Following discovery, the district court granted Dr. Perni’s motion for summary judgment. It found that Taylor had “presented no evidence that Dr. Perni made any false statement and no evidence that any overbilling resulted from anything more than a mistake.” Nor did Taylor adequately establish scienter.

Public disclosure bar

Defendants argue that a 2013 investigation conducted by the West Virginia Department of Health and Human Resources at the behest of the Centers for Medicare & Medicaid Services or CMS, publicly disclosed the basis for Taylor’s claims. But the 2013 investigation and resulting report did not involve “substantially the same allegations or transactions” as Taylor’s present lawsuit. And to the extent that the report discussed medical records, it did so only in reference to delays in generating records or a failure to document medical conditions. The suit is therefore not barred by the public disclosure bar.
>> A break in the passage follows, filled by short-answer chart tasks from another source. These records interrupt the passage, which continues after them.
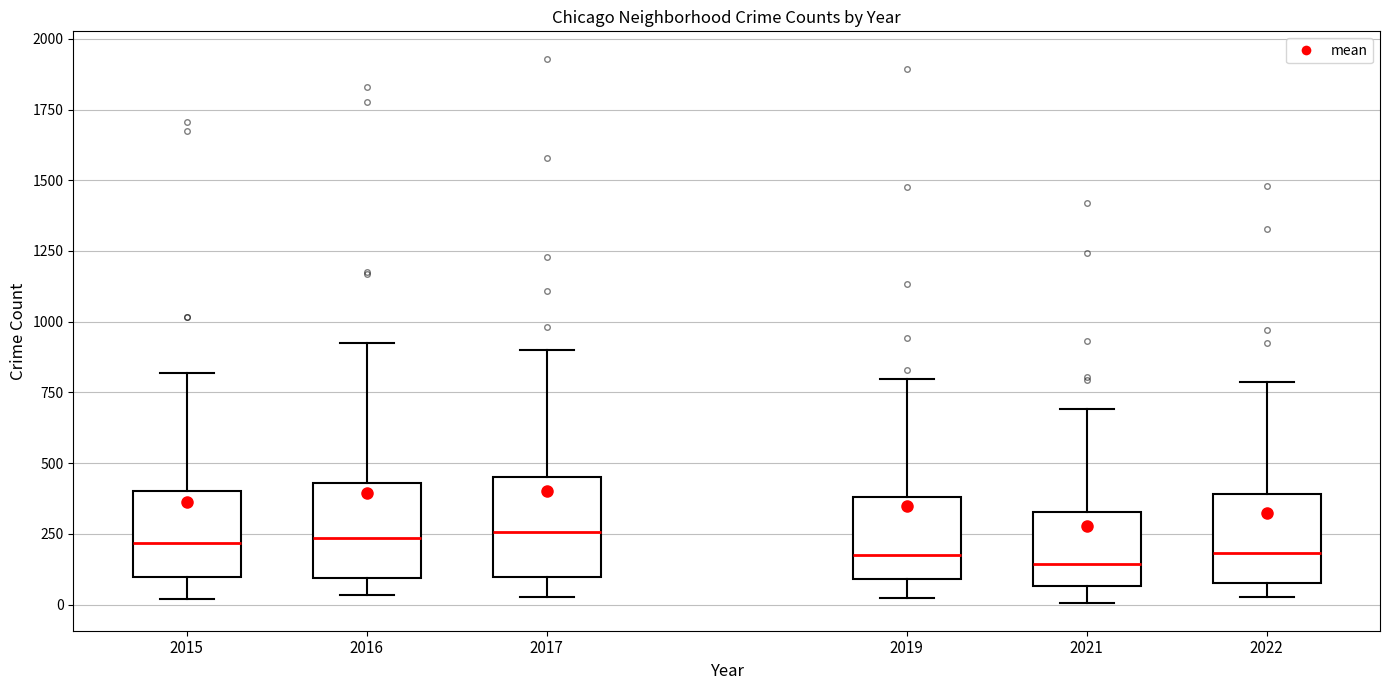

Reading left to right, transcribe this box plot: for each box, give where its median line is, the range the box spans, and where its two whiskers end, as read against the y-axis. The values are not printed on the chart, so give them approximately, as read against the axis.

2015: median 200, box 100 to 400, whiskers 0 to 800
2016: median 250, box 100 to 450, whiskers 50 to 950
2017: median 250, box 100 to 450, whiskers 50 to 900
2019: median 200, box 100 to 400, whiskers 0 to 800
2021: median 150, box 50 to 350, whiskers 0 to 700
2022: median 200, box 100 to 400, whiskers 50 to 800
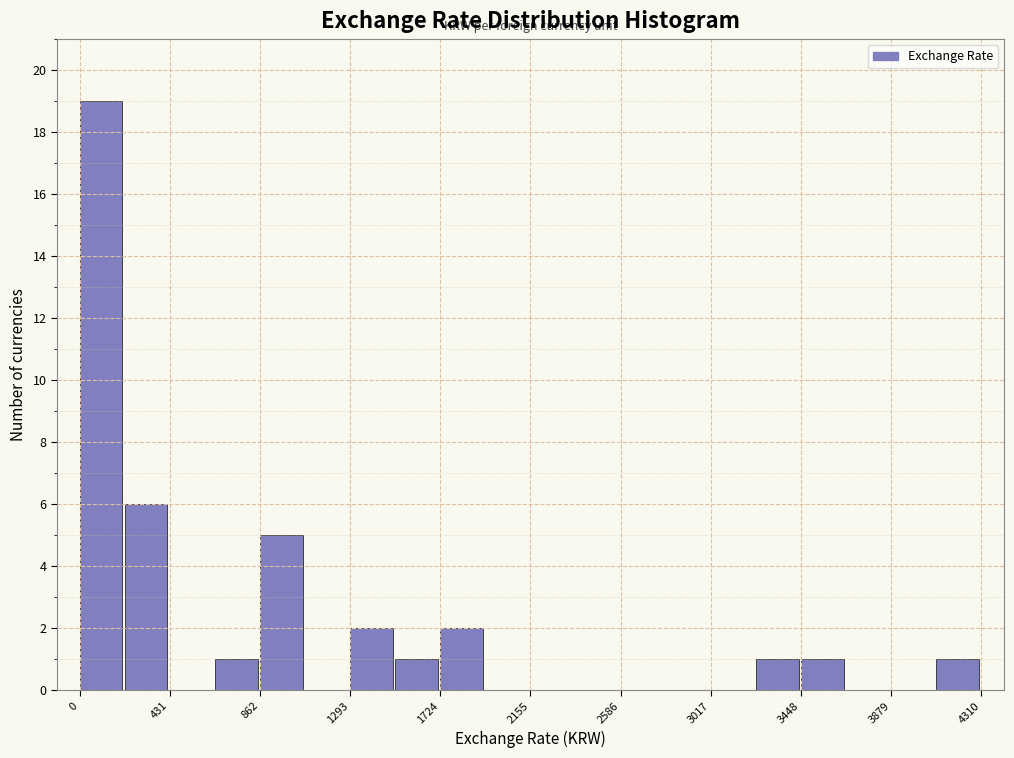

How tall is the bar that spans 850 to 1100 on the x-axis? Neither the bar edges nor the heights are printed on the chart, so give them approximately, as read against the axes.

5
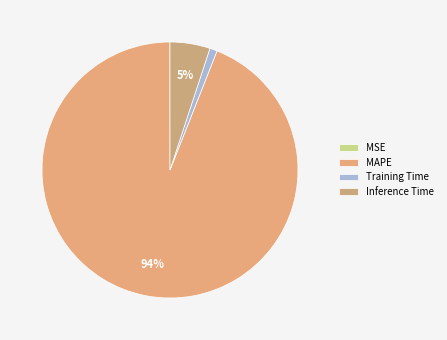

The Inference Time slice represents 5% of the pie. True or false?

True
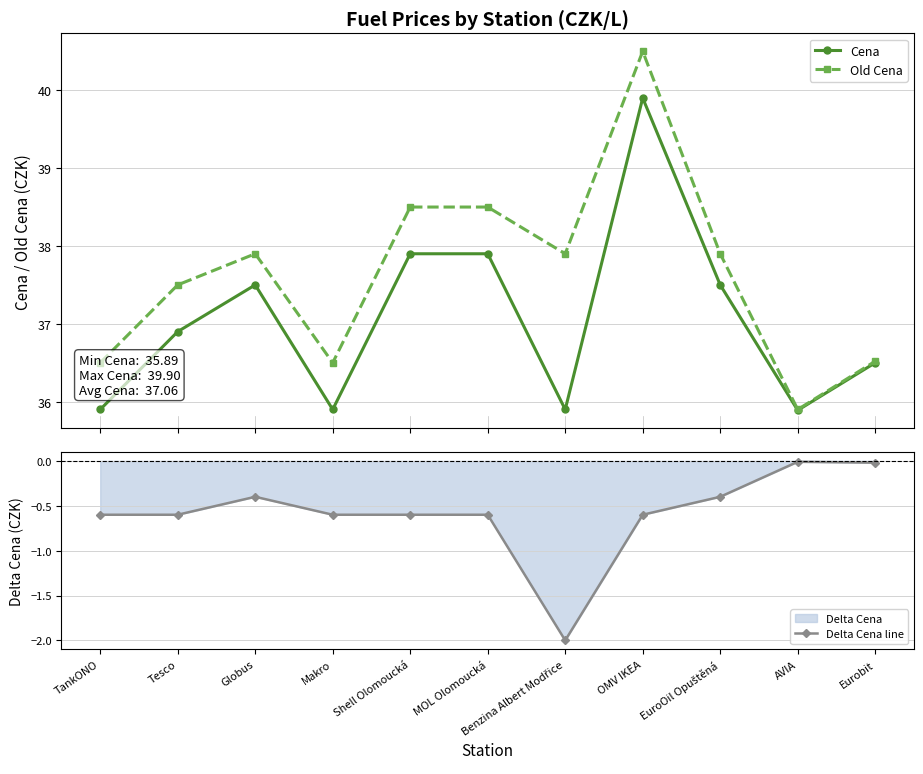

How many interior local peaks does the Delta Cena line series have?

2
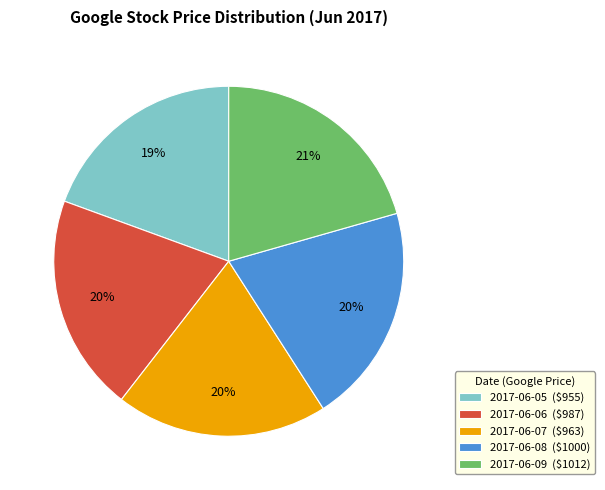

Approximately how many times larger is the value at 2017-06-06 compared to 2017-06-07?

1.0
Taylor alleges that the corporate defendants continued to bill Medicare while failing to disclose BestPractices of West Virginia’s administrative dissolution and revoked certificate of authorization. She claims that this failure ran afoul of two Medicare regulations, which, in pertinent part, require BestPractices of West Virginia to: (1) maintain “[c]ompliance with Federal and State licensure, certification, and regulatory requirements,” and (2) report “[a]ny adverse legal action” to CMS within 30 days.

Taylor alleges that CMS “routinely revokes” Medicare billing privileges for “providers that lose their licenses,” including “corporate providers whose State licenses to practice medicine as a corporation are revoked.” As support, she cites a slew of U.S. Department of Health and Human Services Appeals Board decisions.

Nearly all of the administrative decisions she cites, however, involved suspensions and revocations of personal medical licenses—often for reasons relating directly to medical care—not revocations of corporate certificates of authorization. Though Taylor repeatedly conflates these two categories, they are very different. And, although Taylor was free to point to other factual allegations that establish materiality with sufficient particularity, she failed to do so here.

Taylor argues that the district court’s materiality assessment was fatally flawed because it erroneously gave “great weight” to the government’s decision not to intervene in her lawsuit. To the extent that the district court did rely on this factor, that was error. But even if the district court did erroneously rely on the government’s non-intervention, that error is inconsequential.


The court concludes that Taylor failed to adequately plead presentment of false claims for patients other than herself. An allegation that the company directed doctors to sign something for a fraudulent purpose is not the same thing as an allegation that false claims were actually submitted. And Taylor has failed to “connect the dots” between Dr. Kitchen’s direction and the eventual “government payment.”

As to the allegedly false bill for Taylor’s medical care, Taylor fails to plead facts showing actual knowledge, deliberate ignorance or reckless disregard. Therefore, the court affirms the dismissal of Taylor’s upcoding claim for her bill against all defendants except Dr. Perni.

Dr. Perni

Taylor has failed to establish a genuine issue of material fact regarding the allegedly false statement made by Dr. Perni. For these reasons, the court affirms the district court’s grant of summary judgment to Dr. Perni on falsity grounds.


United States ex rel. Taylor v. Boyko, Case No. 20-1661, June 29, 2022. 4th Cir. (Wynn), from SDWVA at Charleston (Berger). Richard Allen Monahan for Appellant. Brian D. Roark and Robert Vencill Williams for Appellees. VLW 022-2-156. 39 pp.